In Kofman’s view, the threat is not as severe as one might expect despite Putin’s strongly worded speech. “Only the cruise missile poses a danger to the nuclear force balance down the line because it is a strategic system uncovered by arms control,” Kofman said. “However, the systems in question are incredibly expensive to be deployed in large quantities and some require unique platforms for delivery, so they are 3rd strike revenge weapons—for example the nuclear powered torpedo is a boutique capability.”

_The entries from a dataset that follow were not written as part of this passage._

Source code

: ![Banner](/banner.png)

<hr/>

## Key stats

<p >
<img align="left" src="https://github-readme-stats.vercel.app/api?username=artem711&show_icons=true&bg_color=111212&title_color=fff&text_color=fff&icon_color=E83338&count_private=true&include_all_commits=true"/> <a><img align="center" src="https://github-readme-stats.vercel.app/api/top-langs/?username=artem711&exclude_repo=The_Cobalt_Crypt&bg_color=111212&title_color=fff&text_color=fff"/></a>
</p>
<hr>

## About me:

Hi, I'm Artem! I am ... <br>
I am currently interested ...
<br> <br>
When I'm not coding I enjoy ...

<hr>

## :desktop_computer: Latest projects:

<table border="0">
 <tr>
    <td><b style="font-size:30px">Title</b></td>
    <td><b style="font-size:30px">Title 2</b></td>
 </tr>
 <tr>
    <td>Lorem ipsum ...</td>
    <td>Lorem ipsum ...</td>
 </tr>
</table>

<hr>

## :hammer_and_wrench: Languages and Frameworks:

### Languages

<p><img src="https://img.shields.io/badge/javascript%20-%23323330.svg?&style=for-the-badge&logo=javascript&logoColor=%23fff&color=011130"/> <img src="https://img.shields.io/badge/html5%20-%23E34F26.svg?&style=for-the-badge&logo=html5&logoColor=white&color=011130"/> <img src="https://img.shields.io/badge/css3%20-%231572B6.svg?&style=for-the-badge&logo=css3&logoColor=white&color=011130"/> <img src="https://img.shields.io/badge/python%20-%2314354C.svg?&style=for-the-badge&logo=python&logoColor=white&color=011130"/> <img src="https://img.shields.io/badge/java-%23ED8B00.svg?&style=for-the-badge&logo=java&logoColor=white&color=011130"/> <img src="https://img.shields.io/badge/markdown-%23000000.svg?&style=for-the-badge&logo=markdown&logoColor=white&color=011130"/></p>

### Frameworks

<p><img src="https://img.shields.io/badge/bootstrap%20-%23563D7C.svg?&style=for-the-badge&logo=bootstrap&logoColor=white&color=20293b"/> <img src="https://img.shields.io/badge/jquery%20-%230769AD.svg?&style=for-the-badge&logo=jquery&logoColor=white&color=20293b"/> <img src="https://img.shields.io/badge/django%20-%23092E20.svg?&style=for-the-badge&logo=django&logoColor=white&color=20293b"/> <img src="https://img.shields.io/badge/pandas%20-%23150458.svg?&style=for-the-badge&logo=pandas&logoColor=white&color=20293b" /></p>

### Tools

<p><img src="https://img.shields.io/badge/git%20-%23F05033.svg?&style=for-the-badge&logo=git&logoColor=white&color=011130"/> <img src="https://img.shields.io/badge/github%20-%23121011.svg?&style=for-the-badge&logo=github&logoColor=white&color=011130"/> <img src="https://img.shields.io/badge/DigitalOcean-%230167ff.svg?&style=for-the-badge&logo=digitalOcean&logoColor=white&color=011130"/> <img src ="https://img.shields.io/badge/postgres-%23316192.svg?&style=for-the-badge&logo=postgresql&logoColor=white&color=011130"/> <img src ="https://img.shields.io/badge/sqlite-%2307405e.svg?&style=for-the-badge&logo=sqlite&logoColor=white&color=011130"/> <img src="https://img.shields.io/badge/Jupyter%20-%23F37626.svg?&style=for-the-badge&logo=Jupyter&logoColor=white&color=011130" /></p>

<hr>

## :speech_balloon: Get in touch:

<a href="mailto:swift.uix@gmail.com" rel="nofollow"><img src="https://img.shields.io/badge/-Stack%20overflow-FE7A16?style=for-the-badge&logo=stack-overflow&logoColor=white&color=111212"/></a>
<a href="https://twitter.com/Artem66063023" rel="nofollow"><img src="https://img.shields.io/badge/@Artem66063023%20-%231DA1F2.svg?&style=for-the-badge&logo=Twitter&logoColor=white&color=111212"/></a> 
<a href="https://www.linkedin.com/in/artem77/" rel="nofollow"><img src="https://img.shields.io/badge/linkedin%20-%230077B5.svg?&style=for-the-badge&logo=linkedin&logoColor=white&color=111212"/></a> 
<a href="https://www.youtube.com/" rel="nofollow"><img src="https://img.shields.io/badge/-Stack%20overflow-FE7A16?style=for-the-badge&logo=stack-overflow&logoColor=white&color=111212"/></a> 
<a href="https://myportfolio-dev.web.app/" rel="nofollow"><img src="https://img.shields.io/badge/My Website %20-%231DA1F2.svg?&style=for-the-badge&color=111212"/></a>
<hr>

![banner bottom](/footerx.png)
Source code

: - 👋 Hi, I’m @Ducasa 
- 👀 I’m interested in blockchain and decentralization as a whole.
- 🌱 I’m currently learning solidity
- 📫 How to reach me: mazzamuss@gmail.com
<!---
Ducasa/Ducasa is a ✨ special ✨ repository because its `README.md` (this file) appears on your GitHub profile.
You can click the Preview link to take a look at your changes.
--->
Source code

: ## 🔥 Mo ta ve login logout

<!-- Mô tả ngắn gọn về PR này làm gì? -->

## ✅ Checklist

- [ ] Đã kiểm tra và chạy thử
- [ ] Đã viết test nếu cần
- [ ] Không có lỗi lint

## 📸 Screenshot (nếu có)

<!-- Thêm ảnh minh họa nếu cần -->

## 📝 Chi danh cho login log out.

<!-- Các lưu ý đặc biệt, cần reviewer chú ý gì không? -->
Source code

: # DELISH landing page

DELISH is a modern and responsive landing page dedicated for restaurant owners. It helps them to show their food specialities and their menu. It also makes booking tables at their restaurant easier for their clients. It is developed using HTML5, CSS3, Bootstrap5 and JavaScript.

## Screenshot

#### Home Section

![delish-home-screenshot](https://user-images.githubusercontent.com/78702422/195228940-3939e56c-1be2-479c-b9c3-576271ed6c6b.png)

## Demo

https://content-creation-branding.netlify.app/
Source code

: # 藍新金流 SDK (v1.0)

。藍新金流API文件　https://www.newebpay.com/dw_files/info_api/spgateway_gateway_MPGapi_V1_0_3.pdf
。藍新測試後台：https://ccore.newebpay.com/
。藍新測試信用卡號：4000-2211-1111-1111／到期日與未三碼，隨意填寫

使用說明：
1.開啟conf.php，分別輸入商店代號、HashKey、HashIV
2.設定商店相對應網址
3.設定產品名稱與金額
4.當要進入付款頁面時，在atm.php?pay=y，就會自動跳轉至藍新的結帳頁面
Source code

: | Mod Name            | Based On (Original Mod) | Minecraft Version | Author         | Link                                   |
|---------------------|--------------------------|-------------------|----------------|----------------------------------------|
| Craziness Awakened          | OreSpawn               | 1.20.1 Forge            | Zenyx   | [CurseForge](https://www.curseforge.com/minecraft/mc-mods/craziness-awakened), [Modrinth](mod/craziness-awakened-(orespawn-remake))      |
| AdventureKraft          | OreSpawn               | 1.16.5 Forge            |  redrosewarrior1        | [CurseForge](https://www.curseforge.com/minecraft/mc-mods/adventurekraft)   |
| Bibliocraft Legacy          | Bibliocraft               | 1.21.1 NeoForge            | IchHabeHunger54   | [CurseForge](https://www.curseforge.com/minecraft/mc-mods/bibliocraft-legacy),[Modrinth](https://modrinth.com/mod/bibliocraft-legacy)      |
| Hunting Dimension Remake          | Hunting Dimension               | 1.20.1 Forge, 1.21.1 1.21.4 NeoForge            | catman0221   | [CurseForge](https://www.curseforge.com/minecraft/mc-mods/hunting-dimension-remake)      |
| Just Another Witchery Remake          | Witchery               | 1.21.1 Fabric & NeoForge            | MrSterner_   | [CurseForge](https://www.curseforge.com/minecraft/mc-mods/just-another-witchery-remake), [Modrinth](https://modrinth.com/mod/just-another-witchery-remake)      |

The problem is less on the operational side than on the arms control side of the equation—these new weapons will erode agreements such New START. Indeed, the main second order effect of Russia’s decision to develop these weapons is the fraying of the arms control regime. “First and foremost is the steady melting away of arms control agreements, and their perceived utility in the eyes of peer nuclear powers,” Kofman said. “The stabilizing arrangements we made during the Cold War, for that nuclear age, are falling apart one after the other.”

The long-term risk to the strategic balance and the arms control regime are hard to calculate in the view of former Soviet and Russian nuclear arms negotiator Nikolai Sokov—now a senior fellow at the James Martin Center for Nonproliferation Studies at the Middlebury Institute of International Studies at Monterey. “It is more difficult to calculate, more reasons for one or the other side to suspect the other of winning (disarming) first-strike capability, hence more reasons for an arms race,” Sokov said. “A serious in-depth arms control process is badly needed, but we are unlikely to see it any time soon. Implementation of most of these programs will take pretty long time, so in theory we can engage in talks that could stabilize the strategic relationship, but no one has serious taste for that these days.”

Speed Kills

Another potential issue for the new nuclear age is the speed of these new dual conventional and nuclear capable hypersonic weapons. While in the past leaders had some amount of time—perhaps as long as 20 minutes to 30 minutes—to make a decision to launch a retaliatory strike, with the development hypersonic weapons, that time is compressed.